··· Working data
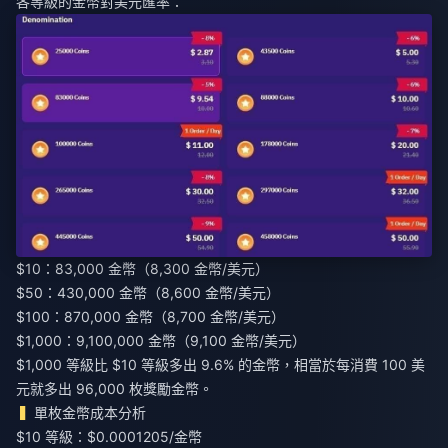
各等級的金幣對美元匯率：
$10：83,000 金幣（8,300 金幣/美元）
$50：430,000 金幣（8,600 金幣/美元）
$100：870,000 金幣（8,700 金幣/美元）
$1,000：9,100,000 金幣（9,100 金幣/美元）
$1,000 等級比 $10 等級多出 9.6% 的金幣，相當於每消費 100 美
元就多出 96,000 枚獎勵金幣。
單枚金幣成本分析
$10 等級：$0.0001205/金幣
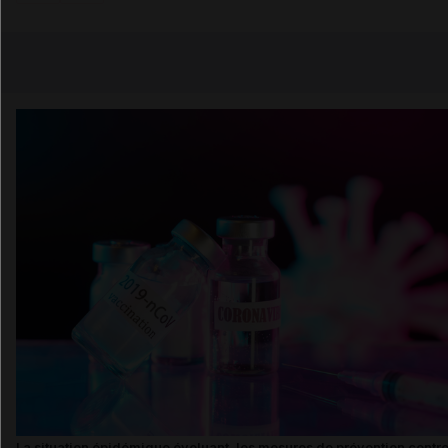
Copier l'url
Email
La situation épidémique évoluant, les mesures de prévention contr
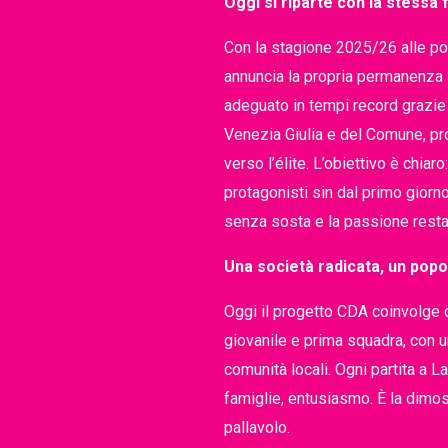
Oggi si riparte con la stessa
Con la stagione 2025/26 alle por
annuncia la propria permanenza a
adeguato in tempi record grazie 
Venezia Giulia e del Comune, p
verso l’élite. L’obiettivo è chiar
protagonisti sin dal primo giorno.
senza sosta e la passione resta 
Una società radicata, un pop
Oggi il progetto CDA coinvolge ol
giovanile e prima squadra, con u
comunità locali. Ogni partita a L
famiglie, entusiasmo. È la dimos
pallavolo.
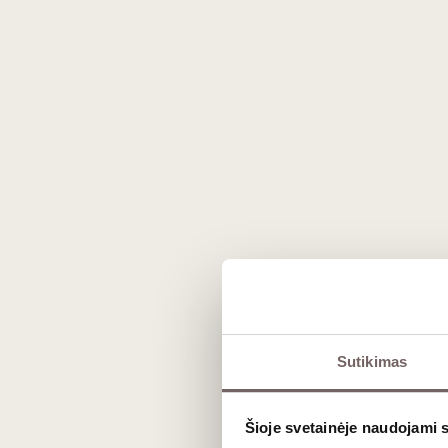
Sutikimas
Šioje svetainėje naudojami 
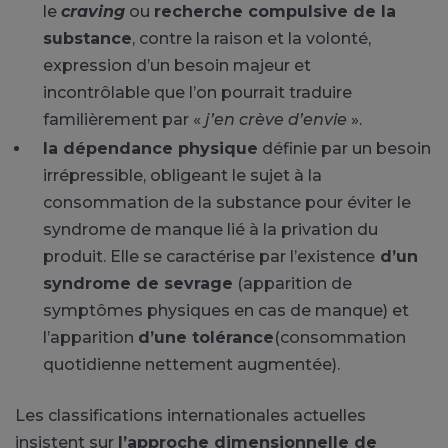
le
craving
ou
recherche compulsive de la
substance
, contre la raison et la volonté,
expression d’un besoin majeur et
incontrôlable que l’on pourrait traduire
familièrement par «
j’en crève d’envie
».
la dépendance physique
définie par un besoin
irrépressible, obligeant le sujet à la
consommation de la substance pour éviter le
syndrome de manque lié à la privation du
produit. Elle se caractérise par l’existence
d’un
syndrome de sevrage
(apparition de
symptômes physiques en cas de manque) et
l’apparition
d’une tolérance
(consommation
quotidienne nettement augmentée).
Les classifications internationales actuelles
insistent sur
l’approche dimensionnelle de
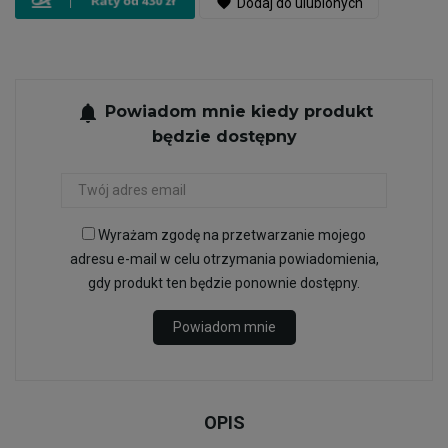
favorite
Dodaj do ulubionych
notifications
Powiadom mnie kiedy produkt
będzie dostępny
Wyrażam zgodę na przetwarzanie mojego
adresu e-mail w celu otrzymania powiadomienia,
gdy produkt ten będzie ponownie dostępny.
Powiadom mnie
OPIS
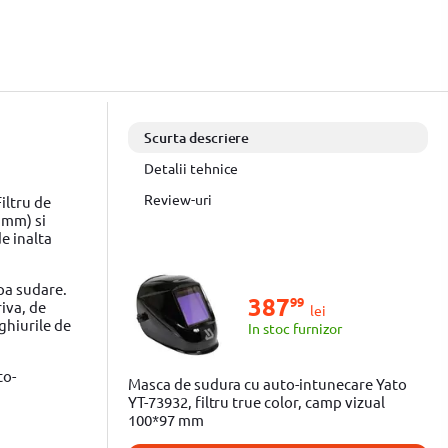
Scurta descriere
Detalii tehnice
Review-uri
iltru de
 mm) si
de inalta
upa sudare.
387
99
iva, de
lei
ghiurile de
In stoc furnizor
to-
Masca de sudura cu auto-intunecare Yato
YT-73932, filtru true color, camp vizual
100*97 mm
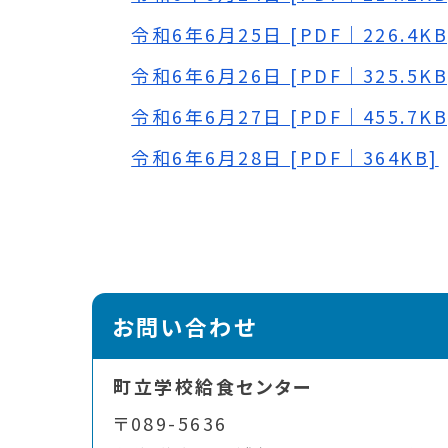
令和6年6月25日 [PDF｜226.4KB
令和6年6月26日 [PDF｜325.5KB
令和6年6月27日 [PDF｜455.7KB
令和6年6月28日 [PDF｜364KB]
お問い合わせ
町立学校給食センター
〒089-5636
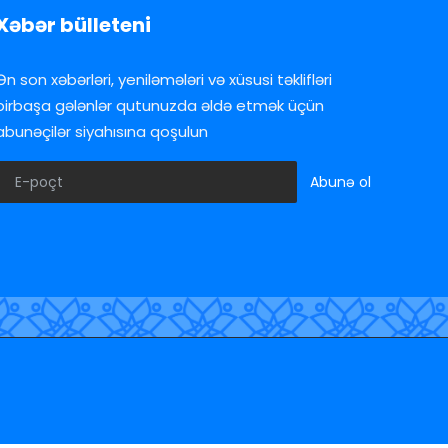
Xəbər bülleteni
Ən son xəbərləri, yeniləmələri və xüsusi təklifləri
birbaşa gələnlər qutunuzda əldə etmək üçün
abunəçilər siyahısına qoşulun
Abunə ol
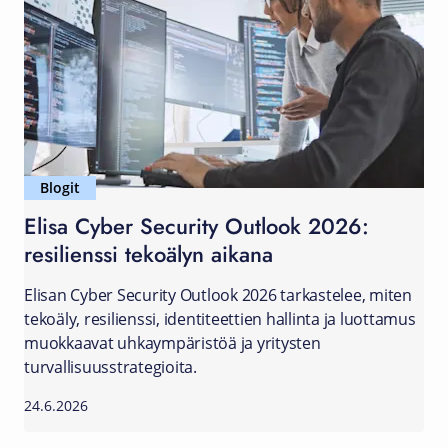
Blogit
Elisa Cyber Security Outlook 2026:
resilienssi tekoälyn aikana
Elisan Cyber Security Outlook 2026 tarkastelee, miten
tekoäly, resilienssi, identiteettien hallinta ja luottamus
muokkaavat uhkaympäristöä ja yritysten
turvallisuusstrategioita.
24.6.2026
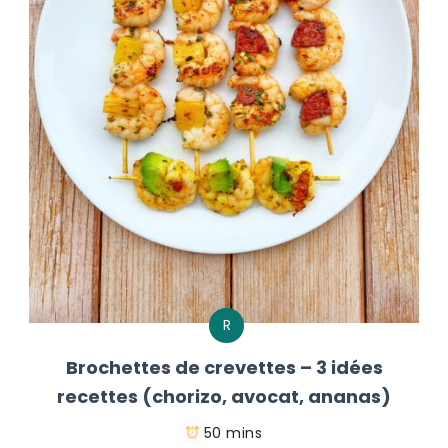
R
Brochettes de crevettes – 3 idées
recettes (chorizo, avocat, ananas)
50 mins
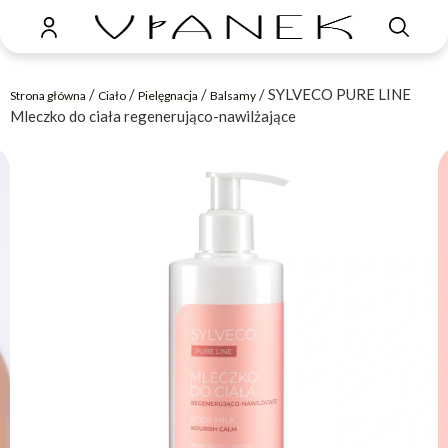
/
/
/
/ SYLVECO PURE LINE
Strona główna
Ciało
Pielęgnacja
Balsamy
Mleczko do ciała regenerująco-nawilżające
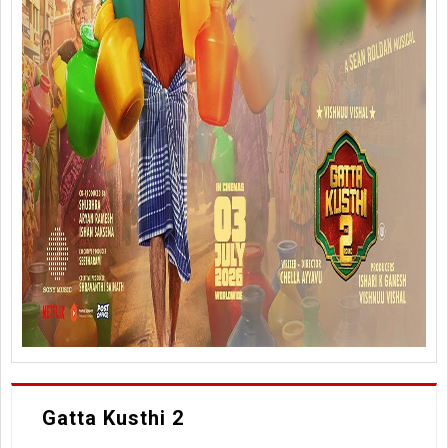
Gatta Kusthi 2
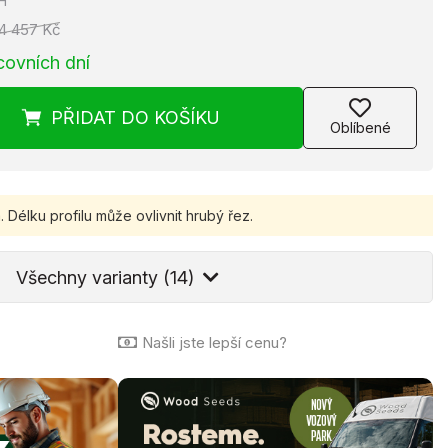
H
4 457 Kč
covních dní
PŘIDAT
DO KOŠÍKU
Oblíbené
.
Délku profilu může ovlivnit hrubý řez.
Všechny varianty (14)
Našli jste lepší cenu?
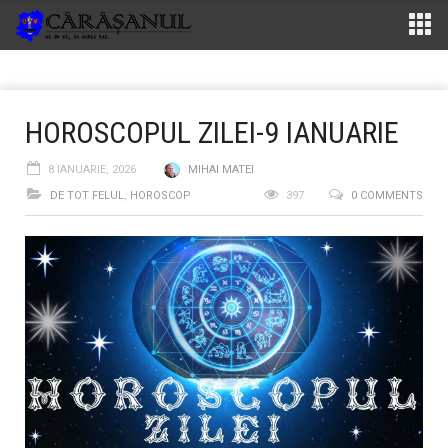
HOROSCOPUL ZILEI-9 IANUARIE
8 IANUARIE, 2026
MIHAI MATEI
DE TOT FELUL
,
HOROSCOP
397
0 COMMENTS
······
▶ Exercise goal:
Repeat the preceding records exactly but drop the images.

▶ Solution below:
各等級的金幣對美元匯率：
$10：83,000 金幣（8,300 金幣/美元）
$50：430,000 金幣（8,600 金幣/美元）
$100：870,000 金幣（8,700 金幣/美元）
$1,000：9,100,000 金幣（9,100 金幣/美元）
$1,000 等級比 $10 等級多出 9.6% 的金幣，相當於每消費 100 美
元就多出 96,000 枚獎勵金幣。
單枚金幣成本分析
$10 等級：$0.0001205/金幣
Copier l'url
Email
La situation épidémique évoluant, les mesures de prévention contr
Oggi si riparte con la stessa
Con la stagione 2025/26 alle por
annuncia la propria permanenza a
adeguato in tempi record grazie 
Venezia Giulia e del Comune, p
verso l’élite. L’obiettivo è chiar
protagonisti sin dal primo giorno.
senza sosta e la passione resta 
Una società radicata, un pop
Oggi il progetto CDA coinvolge ol
giovanile e prima squadra, con u
comunità locali. Ogni partita a L
famiglie, entusiasmo. È la dimos
pallavolo.
Sutikimas
Šioje svetainėje naudojami 
le
craving
ou
recherche compulsive de la
substance
, contre la raison et la volonté,
expression d’un besoin majeur et
incontrôlable que l’on pourrait traduire
familièrement par «
j’en crève d’envie
».
la dépendance physique
définie par un besoin
irrépressible, obligeant le sujet à la
consommation de la substance pour éviter le
syndrome de manque lié à la privation du
produit. Elle se caractérise par l’existence
d’un
syndrome de sevrage
(apparition de
symptômes physiques en cas de manque) et
l’apparition
d’une tolérance
(consommation
quotidienne nettement augmentée).
Les classifications internationales actuelles
insistent sur
l’approche dimensionnelle de
favorite
Dodaj do ulubionych
notifications
Powiadom mnie kiedy produkt
będzie dostępny
Wyrażam zgodę na przetwarzanie mojego
adresu e-mail w celu otrzymania powiadomienia,
gdy produkt ten będzie ponownie dostępny.
Powiadom mnie
OPIS
Scurta descriere
Detalii tehnice
Review-uri
iltru de
 mm) si
de inalta
upa sudare.
387
99
iva, de
lei
ghiurile de
In stoc furnizor
to-
Masca de sudura cu auto-intunecare Yato
YT-73932, filtru true color, camp vizual
100*97 mm
令和6年6月25日 [PDF｜226.4KB
令和6年6月26日 [PDF｜325.5KB
令和6年6月27日 [PDF｜455.7KB
令和6年6月28日 [PDF｜364KB]
お問い合わせ
町立学校給食センター
〒089-5636
Xəbər bülleteni
Ən son xəbərləri, yeniləmələri və xüsusi təklifləri
birbaşa gələnlər qutunuzda əldə etmək üçün
abunəçilər siyahısına qoşulun
Abunə ol
Blogit
Elisa Cyber Security Outlook 2026:
resilienssi tekoälyn aikana
Elisan Cyber Security Outlook 2026 tarkastelee, miten
tekoäly, resilienssi, identiteettien hallinta ja luottamus
muokkaavat uhkaympäristöä ja yritysten
turvallisuusstrategioita.
24.6.2026
R
Brochettes de crevettes – 3 idées
recettes (chorizo, avocat, ananas)
50 mins
/
/
/
/ SYLVECO PURE LINE
Strona główna
Ciało
Pielęgnacja
Balsamy
Mleczko do ciała regenerująco-nawilżające
Gatta Kusthi 2
H
4 457 Kč
covních dní
PŘIDAT
DO KOŠÍKU
Oblíbené
.
Délku profilu může ovlivnit hrubý řez.
Všechny varianty (14)
Našli jste lepší cenu?
HOROSCOPUL ZILEI-9 IANUARIE
8 IANUARIE, 2026
MIHAI MATEI
DE TOT FELUL
,
HOROSCOP
397
0 COMMENTS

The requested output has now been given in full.